* Required work
Find how many lines below hold "none", and give that number as the entire answer.

* Input data
-*-

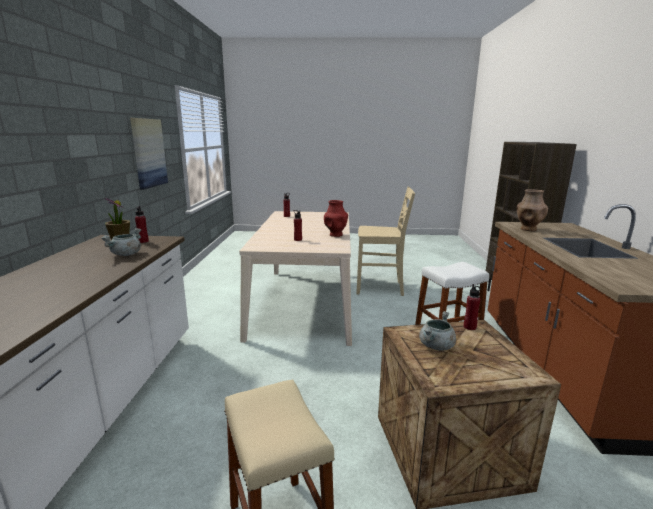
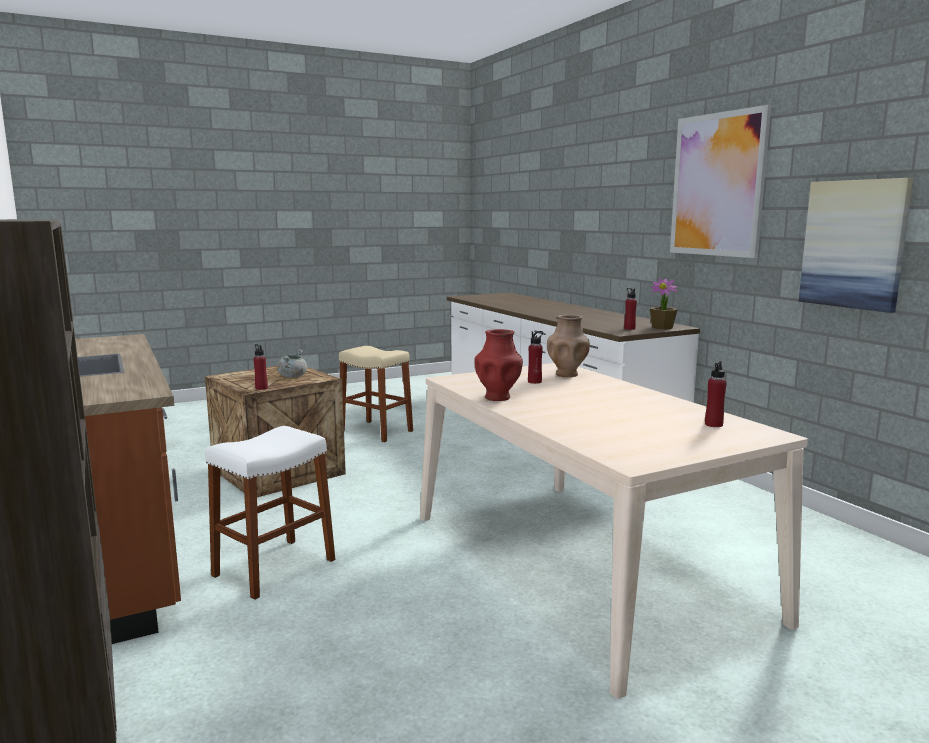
camera: 150 degrees right, 5 degrees down
(80, 113) = (717, 185): none -> picture
(126, 254) = (593, 322): grey cooking pot -> none
(380, 288) = (471, 663): beige chair -> none
(528, 229) = (125, 384): brown vase -> brown vase (567, 374)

-*-

* Solution to this task
3